[BEGIN ARTICLE]

# 8 cup Europiccola refurb



## owain (Dec 26, 2015)

So I picked this up December 1999 model (pretty cheap considering what they seem to be going for on eBay at the moment) as a bit of a project thinking it's going to need a bit of a tidy up and refurb. I might yet just move it on if it turns out to be too much work.

I do have a few questions if anyone can kindly guide me in the right direction.

When I first turned it on I sounded like it was going to explode and got really hot, pressure seemed way too high, water dripping from the shower screen, coffee undrinkable, so after a bit of reading I opened up the base and turned this little black wheel I pulled I shot just now and it is much better but still very hot, should I turn it more?

The boiler turns slightly on the base, how do I tighten this?

With the gasket kit from espresso solutions do I just buy the grip head sent for £17 or the full set for £27?

[END ARTICLE]
[BEGIN LISTED RECORDS]

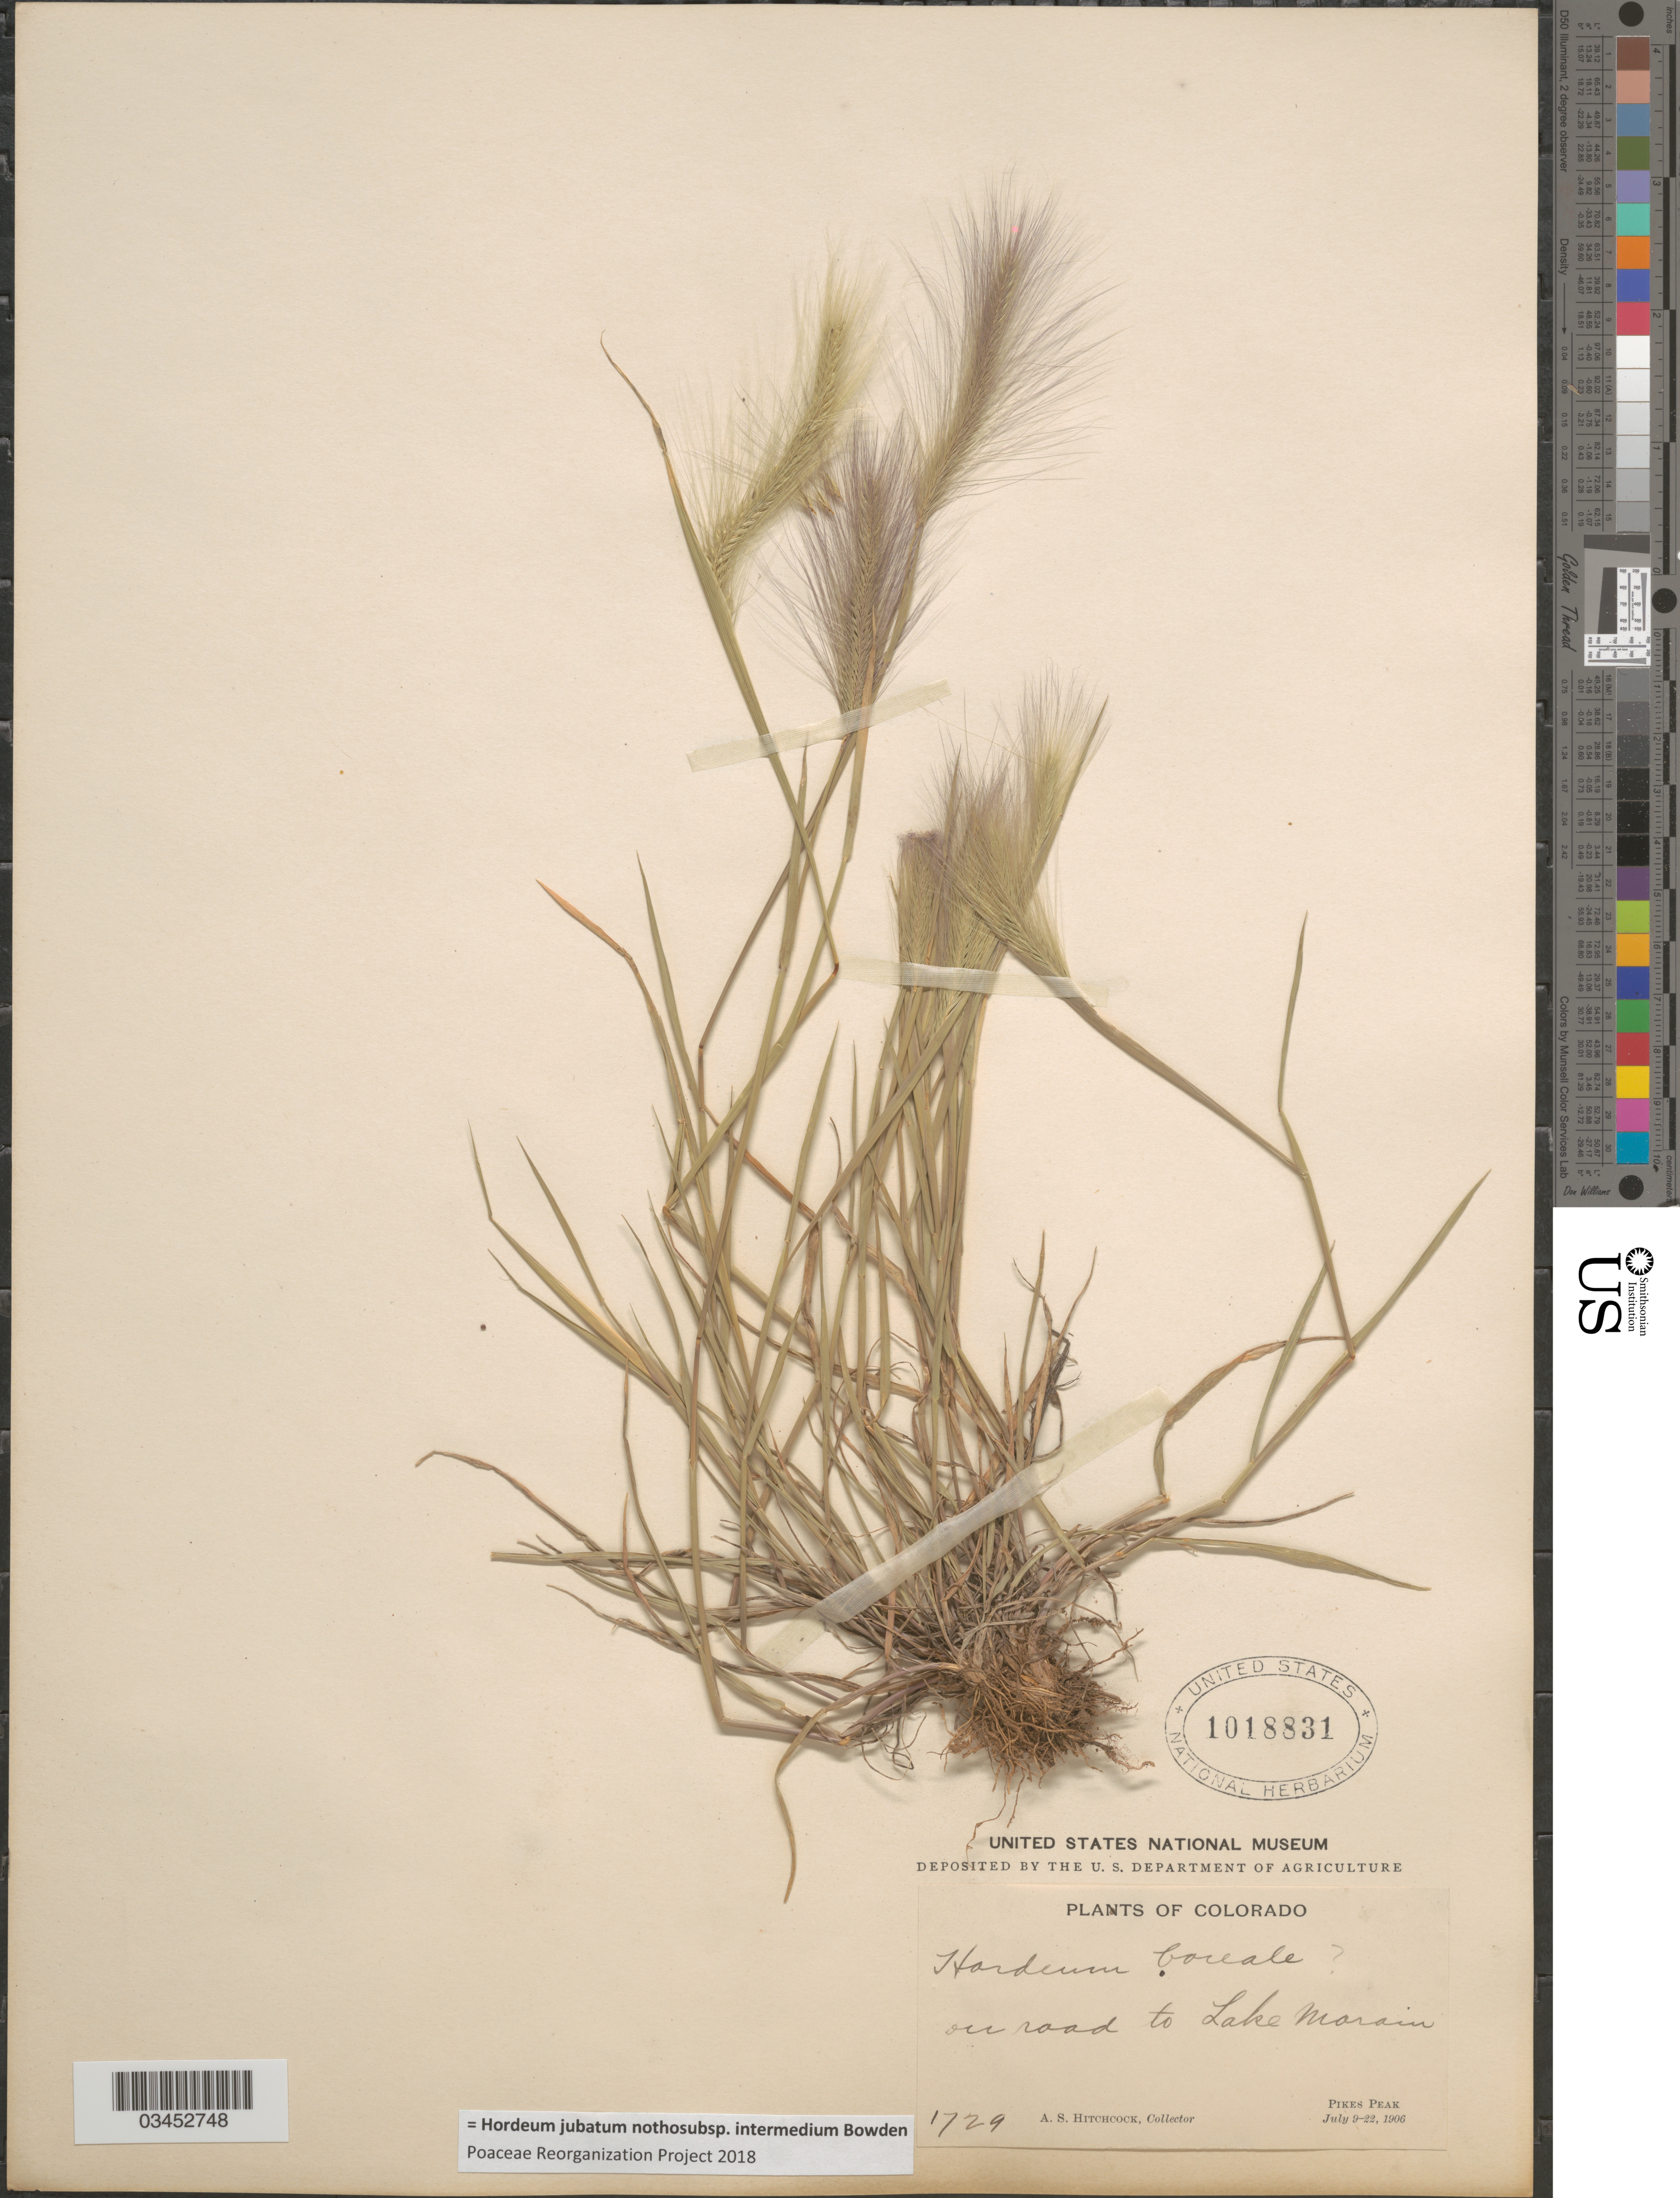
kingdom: Plantae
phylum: Tracheophyta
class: Liliopsida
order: Poales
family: Poaceae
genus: Hordeum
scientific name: Hordeum jubatum nothosubsp. intermedium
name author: Bowden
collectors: A. S. Hitchcock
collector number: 1729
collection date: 1906-07-09/1906-07-22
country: United States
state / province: Colorado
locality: On road to Lake Morain. Pikes Peak.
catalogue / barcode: US 1018831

[END LISTED RECORDS]

§ **GIVEN PROBLEM 1**:
Summarize the Europiccola refurbishment thread in two sentences.
§ **GIVEN PROBLEM 2**:
Resume the Europiccola refurbishment thread from its final line, carrying it forward.

§ **RESPONSE 1**:
A poster named owain bought a December 1999 Europiccola fairly cheaply as a project needing a tidy-up and refurbishment, though the machine may be sold on if the work proves too much. After an adjustment to a small black wheel in the base left it much better but still very hot, the poster asks whether to turn the wheel further, how to tighten a boiler that turns slightly on the base, and whether to buy the £17 or the £27 gasket kit from espresso solutions.

§ **RESPONSE 2**:
The basket on this model seems much smaller than my new group professional, it isn't single basket shape but do you think it is a single?


























Thank you


----------



## twotone (Jan 13, 2015)

Great site this below and should provide all of the info that you need and look for the link to Dr Pavoni which is also very good, I think that's the pressure stat (off to the left) that you are adjusting owain.

Tony

http://www.francescoceccarelli.eu/Faidate/diy-lapavoni.htm

Dr Pavoni

http://www.francescoceccarelli.eu/lapavoni_drpavoni_eng.htm


----------



## owain (Dec 26, 2015)

So some descaling, cleaning, and adjustments, pressure is now stable, and water temperature much cooler, not a bad looking shot for a 17 year old machine that could do with a seal change as upstroke feels like it's lacking pressure, and the volume of water on preinfusion is inconsistent.


----------



## owain (Dec 26, 2015)




----------



## owain (Dec 26, 2015)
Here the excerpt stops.